■ YOUR GOAL: Can you render every line of the items below as a Markdown table with two columns, Row and Line, numbering the rows and skipping any blank lines? Leave the pictures out.

■ RECORDS TO PROCESS:
▬▬▬▬▬▬

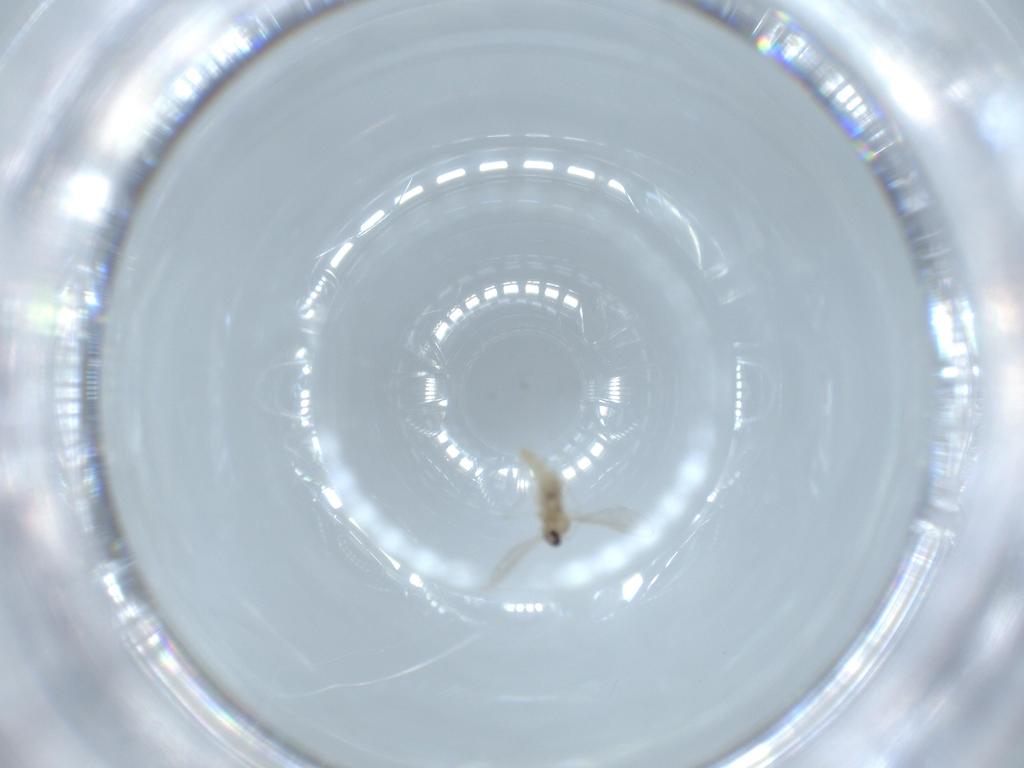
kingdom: Animalia
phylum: Arthropoda
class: Insecta
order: Diptera
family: Cecidomyiidae
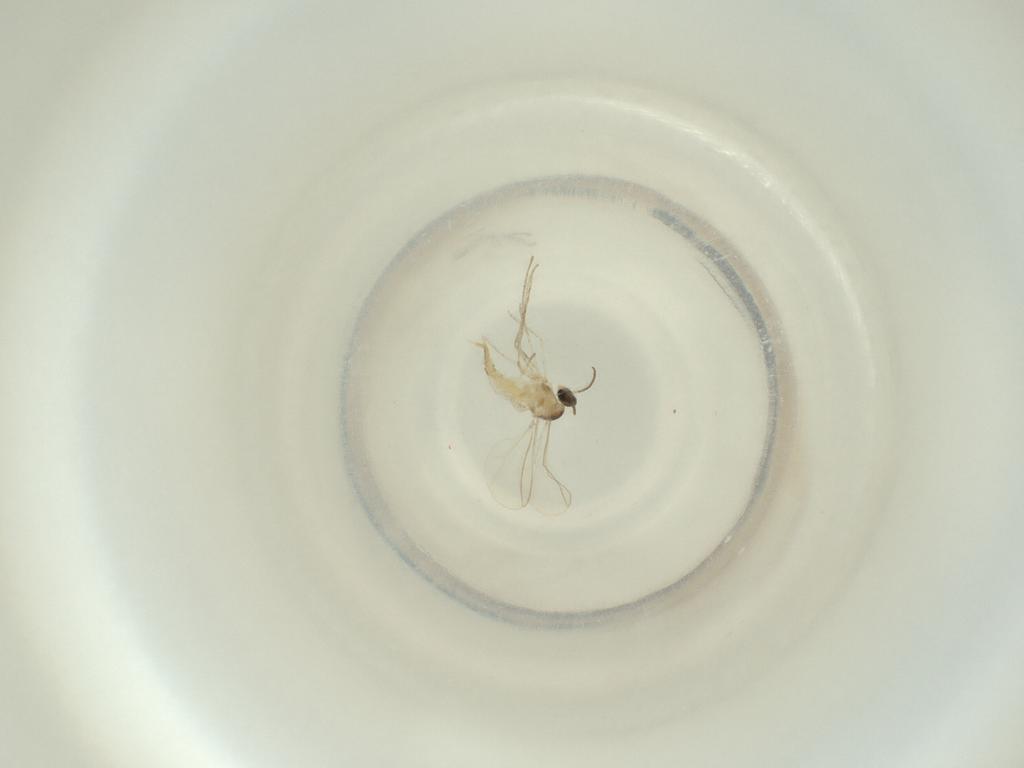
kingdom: Animalia
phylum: Arthropoda
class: Insecta
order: Diptera
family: Cecidomyiidae
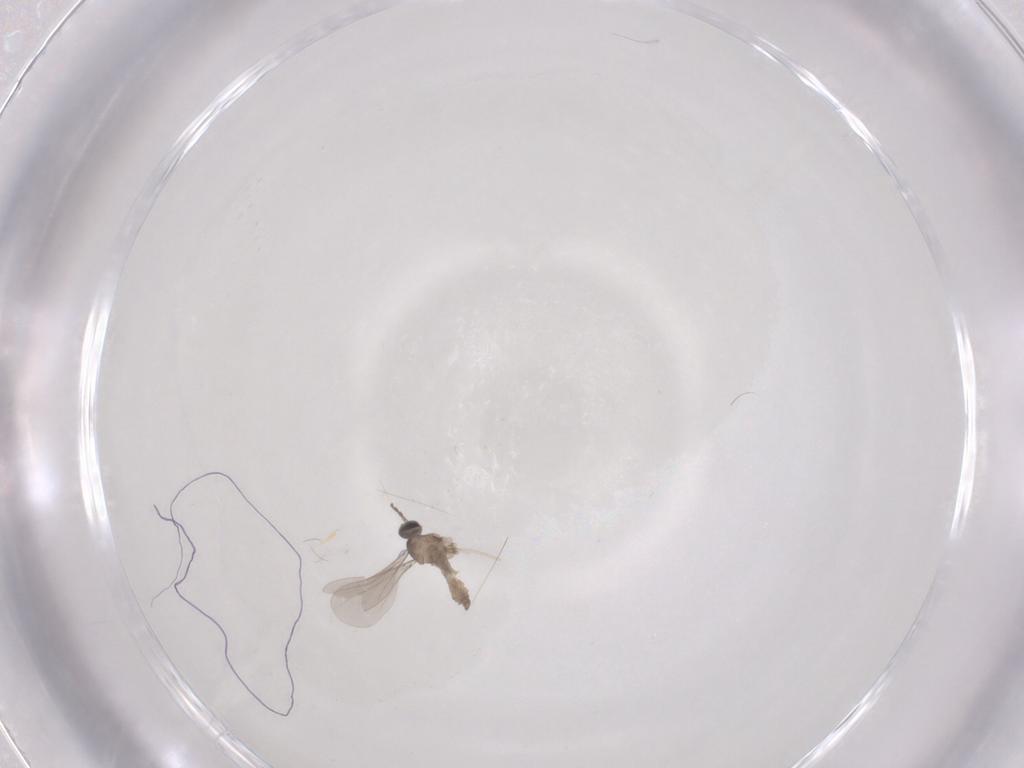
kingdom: Animalia
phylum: Arthropoda
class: Insecta
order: Diptera
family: Cecidomyiidae
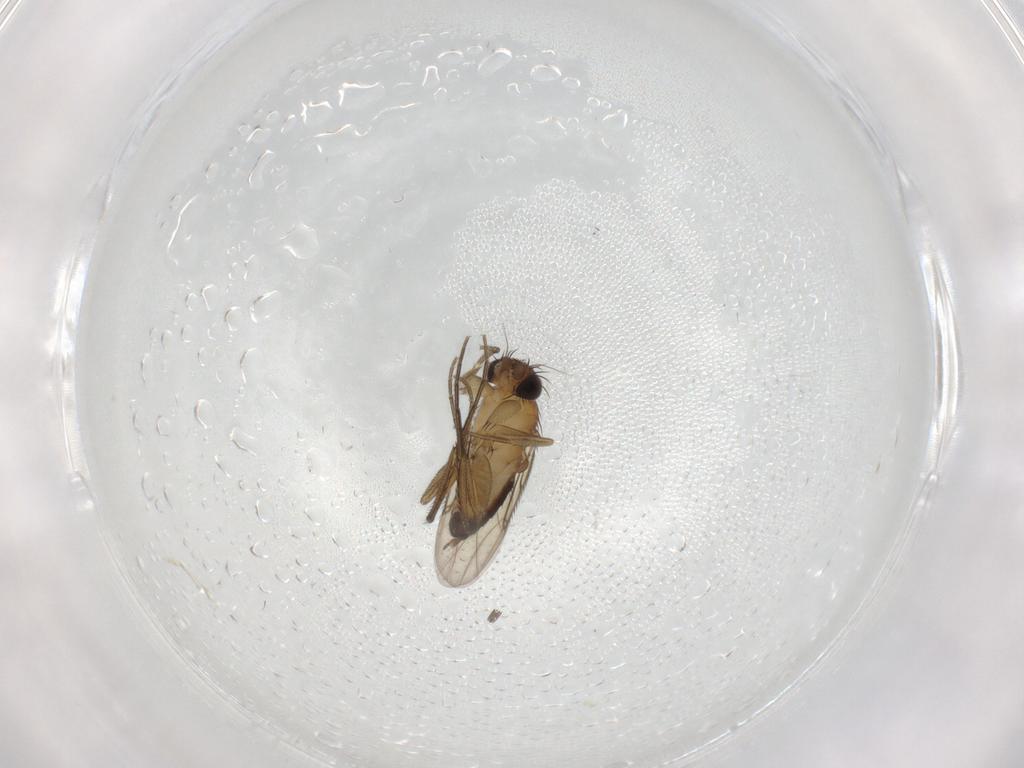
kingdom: Animalia
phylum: Arthropoda
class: Insecta
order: Diptera
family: Phoridae
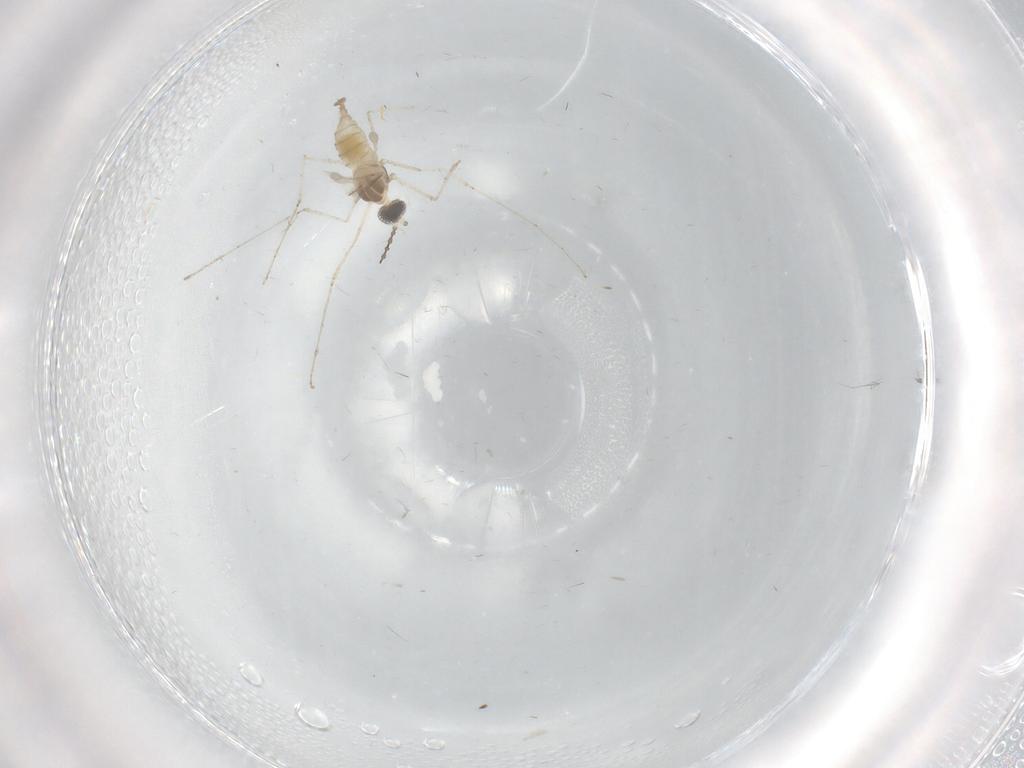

▬▬▬▬▬▬

■ SOLUTION FOR THIS TASK:
| Row | Line |
|---|---|
| 1 | kingdom: Animalia |
| 2 | phylum: Arthropoda |
| 3 | class: Insecta |
| 4 | order: Diptera |
| 5 | family: Cecidomyiidae |
| 6 | kingdom: Animalia |
| 7 | phylum: Arthropoda |
| 8 | class: Insecta |
| 9 | order: Diptera |
| 10 | family: Cecidomyiidae |
| 11 | kingdom: Animalia |
| 12 | phylum: Arthropoda |
| 13 | class: Insecta |
| 14 | order: Diptera |
| 15 | family: Cecidomyiidae |
| 16 | kingdom: Animalia |
| 17 | phylum: Arthropoda |
| 18 | class: Insecta |
| 19 | order: Diptera |
| 20 | family: Phoridae |